Select each line in the data below that contains the word "passt", and copy those lines out.
[Data for this exercise — start]
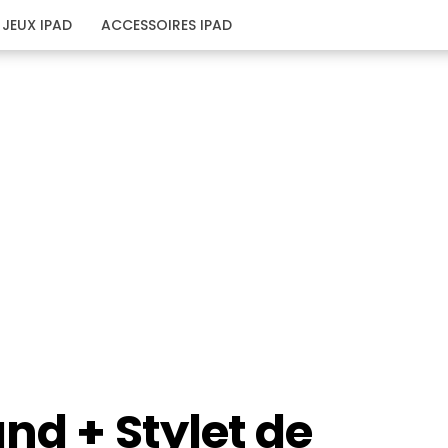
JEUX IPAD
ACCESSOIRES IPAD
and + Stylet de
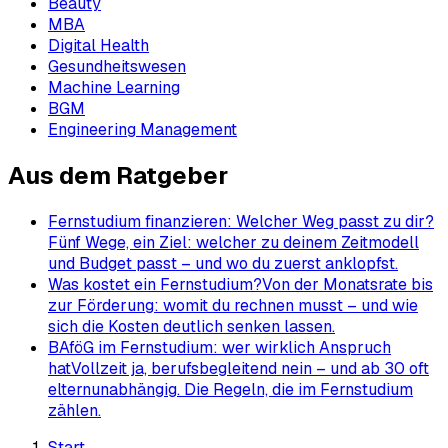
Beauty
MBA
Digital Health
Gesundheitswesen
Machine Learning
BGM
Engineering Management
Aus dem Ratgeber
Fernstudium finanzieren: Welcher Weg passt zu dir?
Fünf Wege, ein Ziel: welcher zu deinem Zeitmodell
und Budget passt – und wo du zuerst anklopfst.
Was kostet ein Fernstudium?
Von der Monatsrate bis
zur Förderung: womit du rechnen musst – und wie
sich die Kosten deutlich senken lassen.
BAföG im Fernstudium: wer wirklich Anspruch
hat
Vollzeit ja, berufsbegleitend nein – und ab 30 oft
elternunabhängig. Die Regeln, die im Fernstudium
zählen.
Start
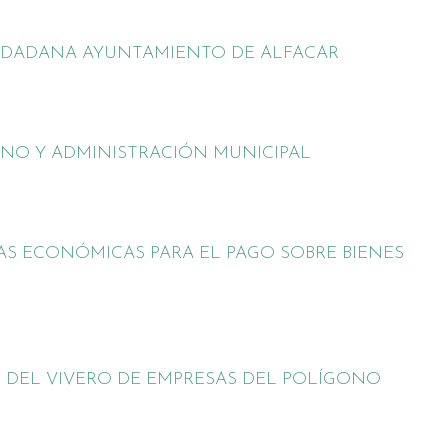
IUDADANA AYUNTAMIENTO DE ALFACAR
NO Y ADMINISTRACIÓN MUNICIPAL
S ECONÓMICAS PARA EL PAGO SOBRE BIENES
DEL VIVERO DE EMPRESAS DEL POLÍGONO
[Data for this exercise — finish]
[Data for this exercise — start]
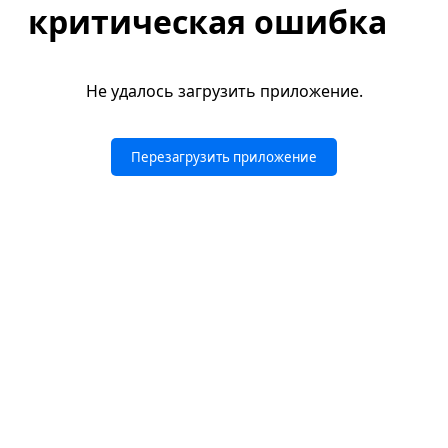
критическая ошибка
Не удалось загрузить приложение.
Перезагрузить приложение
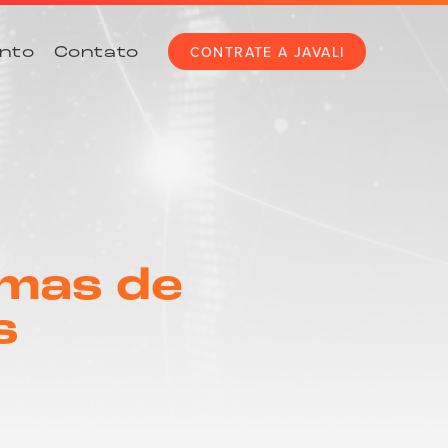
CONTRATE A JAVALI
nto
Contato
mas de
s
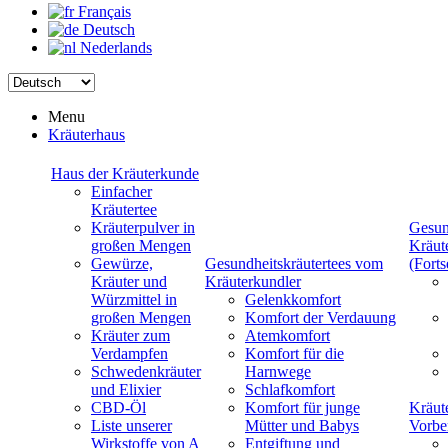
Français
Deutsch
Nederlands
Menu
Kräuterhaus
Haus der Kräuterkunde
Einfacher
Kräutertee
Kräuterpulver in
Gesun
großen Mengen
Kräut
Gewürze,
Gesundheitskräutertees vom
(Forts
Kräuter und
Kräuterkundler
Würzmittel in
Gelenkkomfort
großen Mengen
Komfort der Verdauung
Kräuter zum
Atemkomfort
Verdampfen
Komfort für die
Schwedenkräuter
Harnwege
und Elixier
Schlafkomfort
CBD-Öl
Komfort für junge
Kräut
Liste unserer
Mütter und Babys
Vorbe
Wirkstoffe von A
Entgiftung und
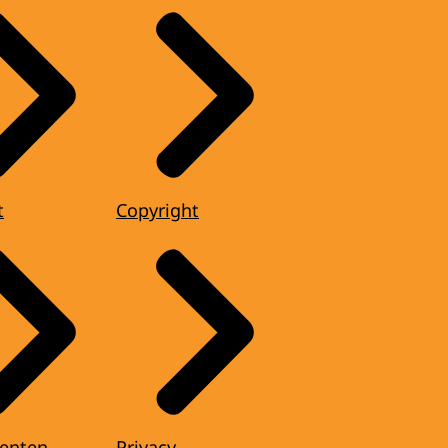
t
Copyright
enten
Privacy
[Data for this exercise — finish]
Solution to this problem
Fernstudium finanzieren: Welcher Weg passt zu dir?
und Budget passt – und wo du zuerst anklopfst.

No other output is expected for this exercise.